◆ **TASK DETAILS**
Retype, exactly as they appear below, the lines between the line holding "left eye: (105, 115)" and the line holding "right shoulder: (166, 243)", both ends included.

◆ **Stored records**
####################

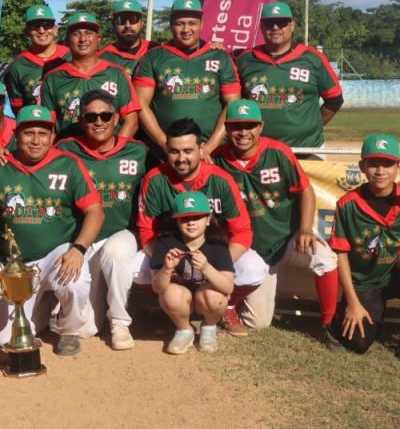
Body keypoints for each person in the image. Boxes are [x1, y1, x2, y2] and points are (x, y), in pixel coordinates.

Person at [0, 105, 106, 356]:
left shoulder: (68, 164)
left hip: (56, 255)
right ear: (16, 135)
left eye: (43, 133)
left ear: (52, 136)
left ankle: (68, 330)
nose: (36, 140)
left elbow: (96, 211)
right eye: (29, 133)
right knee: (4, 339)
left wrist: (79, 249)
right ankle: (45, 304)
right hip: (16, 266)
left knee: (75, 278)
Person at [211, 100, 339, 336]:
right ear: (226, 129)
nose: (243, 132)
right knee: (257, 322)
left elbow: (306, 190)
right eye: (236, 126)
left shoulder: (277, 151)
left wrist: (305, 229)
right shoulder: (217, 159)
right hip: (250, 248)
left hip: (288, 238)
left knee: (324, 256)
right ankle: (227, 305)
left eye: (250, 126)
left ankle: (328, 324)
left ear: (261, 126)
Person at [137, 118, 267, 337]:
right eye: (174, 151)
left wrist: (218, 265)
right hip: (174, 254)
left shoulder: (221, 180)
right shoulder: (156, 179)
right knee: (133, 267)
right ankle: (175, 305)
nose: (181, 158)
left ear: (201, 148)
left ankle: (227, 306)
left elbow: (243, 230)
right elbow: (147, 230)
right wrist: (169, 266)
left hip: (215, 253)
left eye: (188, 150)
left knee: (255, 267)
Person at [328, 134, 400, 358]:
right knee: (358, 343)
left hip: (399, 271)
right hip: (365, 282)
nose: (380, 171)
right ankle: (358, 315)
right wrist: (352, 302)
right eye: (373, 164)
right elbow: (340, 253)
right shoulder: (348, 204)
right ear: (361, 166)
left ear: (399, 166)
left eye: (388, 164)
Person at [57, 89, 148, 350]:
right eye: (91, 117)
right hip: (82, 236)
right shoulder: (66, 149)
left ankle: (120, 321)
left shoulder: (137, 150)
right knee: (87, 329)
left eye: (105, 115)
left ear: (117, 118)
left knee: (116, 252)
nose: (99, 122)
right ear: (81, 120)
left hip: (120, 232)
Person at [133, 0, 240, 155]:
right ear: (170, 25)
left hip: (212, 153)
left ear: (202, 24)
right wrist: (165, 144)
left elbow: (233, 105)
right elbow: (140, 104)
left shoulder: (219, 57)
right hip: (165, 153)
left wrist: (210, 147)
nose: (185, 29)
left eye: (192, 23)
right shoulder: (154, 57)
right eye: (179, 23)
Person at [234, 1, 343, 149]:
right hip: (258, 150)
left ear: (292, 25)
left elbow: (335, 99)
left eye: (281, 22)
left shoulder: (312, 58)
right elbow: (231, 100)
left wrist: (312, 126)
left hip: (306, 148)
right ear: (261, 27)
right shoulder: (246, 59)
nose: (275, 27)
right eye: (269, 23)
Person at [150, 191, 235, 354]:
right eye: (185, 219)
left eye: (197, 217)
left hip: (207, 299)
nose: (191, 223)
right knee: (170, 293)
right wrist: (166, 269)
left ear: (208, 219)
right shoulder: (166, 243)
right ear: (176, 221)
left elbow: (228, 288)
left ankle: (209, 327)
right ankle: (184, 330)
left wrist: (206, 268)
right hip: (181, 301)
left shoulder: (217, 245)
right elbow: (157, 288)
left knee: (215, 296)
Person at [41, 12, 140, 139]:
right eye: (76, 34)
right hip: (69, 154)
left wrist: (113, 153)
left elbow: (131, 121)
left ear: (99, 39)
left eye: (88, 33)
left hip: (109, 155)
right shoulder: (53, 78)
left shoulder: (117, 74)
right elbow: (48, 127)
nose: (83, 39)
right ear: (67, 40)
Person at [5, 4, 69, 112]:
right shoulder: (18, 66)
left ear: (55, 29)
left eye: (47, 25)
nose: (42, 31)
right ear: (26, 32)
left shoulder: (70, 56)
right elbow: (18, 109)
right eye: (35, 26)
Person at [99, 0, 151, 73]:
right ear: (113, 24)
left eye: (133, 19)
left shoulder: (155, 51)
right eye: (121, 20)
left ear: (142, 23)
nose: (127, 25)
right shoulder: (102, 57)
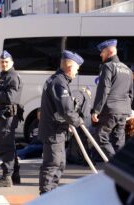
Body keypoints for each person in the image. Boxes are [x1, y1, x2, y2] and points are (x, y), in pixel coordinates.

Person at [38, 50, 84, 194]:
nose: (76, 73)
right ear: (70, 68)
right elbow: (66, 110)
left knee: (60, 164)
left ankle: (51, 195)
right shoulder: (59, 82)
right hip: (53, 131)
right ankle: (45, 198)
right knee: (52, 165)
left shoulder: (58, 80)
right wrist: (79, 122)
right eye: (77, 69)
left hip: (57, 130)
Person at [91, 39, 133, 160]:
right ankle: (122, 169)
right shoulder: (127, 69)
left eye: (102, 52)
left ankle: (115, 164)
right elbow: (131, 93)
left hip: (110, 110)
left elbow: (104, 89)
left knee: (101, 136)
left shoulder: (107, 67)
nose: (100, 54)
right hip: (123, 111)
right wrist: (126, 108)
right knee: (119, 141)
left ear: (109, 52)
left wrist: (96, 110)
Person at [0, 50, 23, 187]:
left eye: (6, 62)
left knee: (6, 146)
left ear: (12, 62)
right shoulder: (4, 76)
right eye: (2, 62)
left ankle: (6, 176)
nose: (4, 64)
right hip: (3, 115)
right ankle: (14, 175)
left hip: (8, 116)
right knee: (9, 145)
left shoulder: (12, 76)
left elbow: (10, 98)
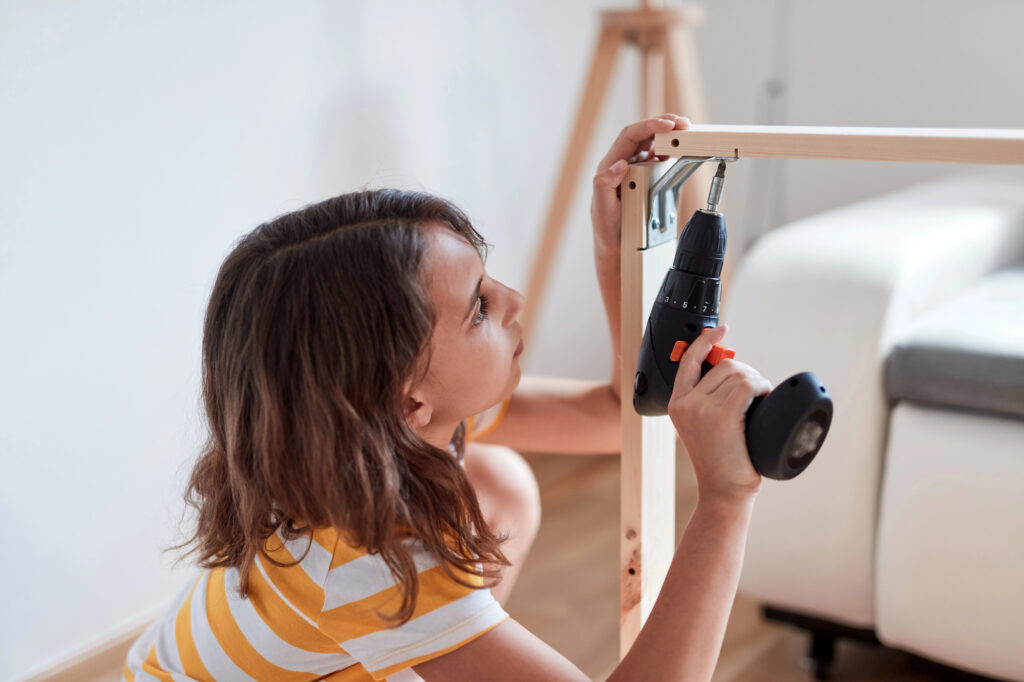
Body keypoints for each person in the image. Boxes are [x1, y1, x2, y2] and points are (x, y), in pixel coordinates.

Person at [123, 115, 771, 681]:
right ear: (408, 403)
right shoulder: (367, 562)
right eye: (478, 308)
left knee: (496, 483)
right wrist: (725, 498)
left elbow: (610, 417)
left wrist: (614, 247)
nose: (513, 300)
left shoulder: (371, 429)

####################

◆ **SOLUTION**
left eye: (105, 115)
left ear: (117, 118)
left knee: (116, 252)
nose: (99, 122)
right ear: (81, 120)
left hip: (120, 232)
Person at [133, 0, 240, 155]:
right ear: (170, 25)
left hip: (212, 153)
left ear: (202, 24)
right wrist: (165, 144)
left elbow: (233, 105)
right elbow: (140, 104)
left shoulder: (219, 57)
right hip: (165, 153)
left wrist: (210, 147)
nose: (185, 29)
left eye: (192, 23)
right shoulder: (154, 57)
right eye: (179, 23)
Person at [234, 1, 343, 149]:
right hip: (258, 150)
left ear: (292, 25)
left elbow: (335, 99)
left eye: (281, 22)
left shoulder: (312, 58)
right elbow: (231, 100)
left wrist: (312, 126)
left hip: (306, 148)
right ear: (261, 27)
right shoulder: (246, 59)
nose: (275, 27)
right eye: (269, 23)
Person at [150, 191, 235, 354]:
right eye: (185, 219)
left eye: (197, 217)
left hip: (207, 299)
nose: (191, 223)
right knee: (170, 293)
right wrist: (166, 269)
left ear: (208, 219)
right shoulder: (166, 243)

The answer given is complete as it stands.